__Work instruction 1__.
Quote the lines from the listing, starting with the line that contains "It should work" and going on through the line that contains "You also have".

__Supplied text__.
E.F. Higgins III: Doo Da Forever!
May 12th – June 5th, 2022
Van Der Plas Gallery
by MARK BLOCH, May 2022
So my co-conspirator in Communication Art, Ed, E.F. Higgins III, has passed. He was a remarkably talented man, always with fresh, funny, original ideas and a clever eye for what would make good, snappy populist art. He was one of my first correspondents—after I saw his name in a book on rubber stamps in 1977 and got a speedy reply from him. He did not dawdle when it came to the mail. I met him a year or two later at a festival in 1980 in California: Inter-Dada 80. Southern California was where I lived at the time although, like him, I was from the Midwest. It was interesting to meet the lanky, folksy “Correspondance” artist who smoked a lot of cigarettes while he talked about art history.
I now know Ed was from the ’burbs but you wouldn't have known it then. He had a kind of country charm. He didn’t like cursing. He’d stop you if you did as if he was a holy roller something—which he was not. But he did mean it and he did like Patsy Cline and Hank Williams songs. When I moved to New York, he invited me to his Doo Da Stamp Auctions where he would sell his paintings with a real auctioneer. I'd see him around Lower Second Avenue when I moved there in ‘82. I’d see him at Arleen Schloss’s events and he could always be counted on to attend a mail art gathering. He’d often cause a commotion with his bellowing voice and hilarious sense of humor. We all saw that more than once. I had an open appointment with him for him to paint my portrait but it never happened, sadly. He said to “come over with a twelve pack and a bag of peanuts” and he would paint me but that will have to happen in another lifetime, Ed. I called him the New York “Coors” Spondance School because of his love of beer and Ray Johnson. He turned me onto Todd’s Copy Shop on Mott Street for color Xeroxing, a place where Jean Michel Basquiat used to tie up the machines for days creating Xerox art for his paintings. But eventually one could get through and make some copies on those beautiful Canon machines that we both loved.

__Exercise data__.

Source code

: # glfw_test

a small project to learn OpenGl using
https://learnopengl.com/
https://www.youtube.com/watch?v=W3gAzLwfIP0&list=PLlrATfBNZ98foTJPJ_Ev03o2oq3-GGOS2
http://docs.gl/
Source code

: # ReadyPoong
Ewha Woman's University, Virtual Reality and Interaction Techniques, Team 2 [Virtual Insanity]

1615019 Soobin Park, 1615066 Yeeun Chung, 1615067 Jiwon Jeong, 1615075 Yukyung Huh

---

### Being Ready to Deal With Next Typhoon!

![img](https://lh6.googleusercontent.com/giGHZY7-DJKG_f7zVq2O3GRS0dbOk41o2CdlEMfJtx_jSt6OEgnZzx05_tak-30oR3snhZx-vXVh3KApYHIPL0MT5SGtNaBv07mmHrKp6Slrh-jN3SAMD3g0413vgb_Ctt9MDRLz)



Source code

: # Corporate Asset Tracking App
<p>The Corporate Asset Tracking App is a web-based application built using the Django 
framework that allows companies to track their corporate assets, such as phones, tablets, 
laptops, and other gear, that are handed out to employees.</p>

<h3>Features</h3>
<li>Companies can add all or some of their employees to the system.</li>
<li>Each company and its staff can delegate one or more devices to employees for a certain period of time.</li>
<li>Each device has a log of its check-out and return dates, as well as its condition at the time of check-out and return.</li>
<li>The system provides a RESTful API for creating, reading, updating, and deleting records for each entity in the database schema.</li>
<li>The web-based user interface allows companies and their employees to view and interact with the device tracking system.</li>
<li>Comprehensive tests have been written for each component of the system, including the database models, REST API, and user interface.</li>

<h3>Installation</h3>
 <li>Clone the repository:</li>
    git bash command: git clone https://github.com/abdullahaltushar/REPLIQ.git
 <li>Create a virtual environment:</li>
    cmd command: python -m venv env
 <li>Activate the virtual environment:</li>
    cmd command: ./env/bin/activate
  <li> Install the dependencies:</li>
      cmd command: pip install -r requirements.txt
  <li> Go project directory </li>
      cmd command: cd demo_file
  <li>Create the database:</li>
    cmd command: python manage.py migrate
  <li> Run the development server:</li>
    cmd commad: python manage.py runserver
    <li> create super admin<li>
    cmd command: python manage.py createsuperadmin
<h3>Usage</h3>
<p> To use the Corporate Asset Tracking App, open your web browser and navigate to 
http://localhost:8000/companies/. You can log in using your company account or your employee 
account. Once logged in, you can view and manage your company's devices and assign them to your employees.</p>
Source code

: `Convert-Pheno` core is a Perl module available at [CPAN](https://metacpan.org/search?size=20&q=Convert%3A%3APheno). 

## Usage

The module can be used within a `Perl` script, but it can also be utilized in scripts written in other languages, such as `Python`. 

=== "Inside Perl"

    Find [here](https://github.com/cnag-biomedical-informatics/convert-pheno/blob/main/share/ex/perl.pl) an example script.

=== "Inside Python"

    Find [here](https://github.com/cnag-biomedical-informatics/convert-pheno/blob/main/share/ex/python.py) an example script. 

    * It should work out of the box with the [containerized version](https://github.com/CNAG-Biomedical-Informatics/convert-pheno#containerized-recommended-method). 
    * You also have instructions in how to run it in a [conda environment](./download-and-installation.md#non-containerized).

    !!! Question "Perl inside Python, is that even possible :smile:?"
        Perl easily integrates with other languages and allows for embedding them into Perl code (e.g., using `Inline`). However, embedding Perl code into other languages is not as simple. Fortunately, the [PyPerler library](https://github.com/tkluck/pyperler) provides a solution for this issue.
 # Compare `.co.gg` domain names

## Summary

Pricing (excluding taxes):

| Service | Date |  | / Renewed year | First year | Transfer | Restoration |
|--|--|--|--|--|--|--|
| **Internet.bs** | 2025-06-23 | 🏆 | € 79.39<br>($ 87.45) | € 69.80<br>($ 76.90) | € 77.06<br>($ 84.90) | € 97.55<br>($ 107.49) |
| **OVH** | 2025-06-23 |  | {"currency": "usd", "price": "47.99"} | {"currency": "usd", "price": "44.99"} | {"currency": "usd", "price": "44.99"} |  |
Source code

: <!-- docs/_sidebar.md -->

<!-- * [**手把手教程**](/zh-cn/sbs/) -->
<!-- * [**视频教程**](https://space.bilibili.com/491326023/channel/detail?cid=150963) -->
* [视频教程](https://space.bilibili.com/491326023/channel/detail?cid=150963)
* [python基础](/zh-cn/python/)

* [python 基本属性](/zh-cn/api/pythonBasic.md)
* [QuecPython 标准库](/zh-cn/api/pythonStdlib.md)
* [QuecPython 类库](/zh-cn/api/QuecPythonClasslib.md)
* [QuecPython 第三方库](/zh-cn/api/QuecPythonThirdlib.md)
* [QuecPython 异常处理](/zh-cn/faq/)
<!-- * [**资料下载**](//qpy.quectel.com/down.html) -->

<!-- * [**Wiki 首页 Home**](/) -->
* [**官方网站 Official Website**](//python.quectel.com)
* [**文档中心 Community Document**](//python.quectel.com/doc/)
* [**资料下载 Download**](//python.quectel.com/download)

__Work instruction 2__.
Which people does the piece on E.F. Higgins III name, apart from Higgins and its author, Mark Bloch? Leave out any name that appears only as part of a business name.

__Solution 1__.
    * It should work out of the box with the [containerized version](https://github.com/CNAG-Biomedical-Informatics/convert-pheno#containerized-recommended-method). 
    * You also have instructions in how to run it in a [conda environment](./download-and-installation.md#non-containerized).

__Solution 2__.
- Patsy Cline
- Hank Williams
- Arleen Schloss
- Ray Johnson
- Jean Michel Basquiat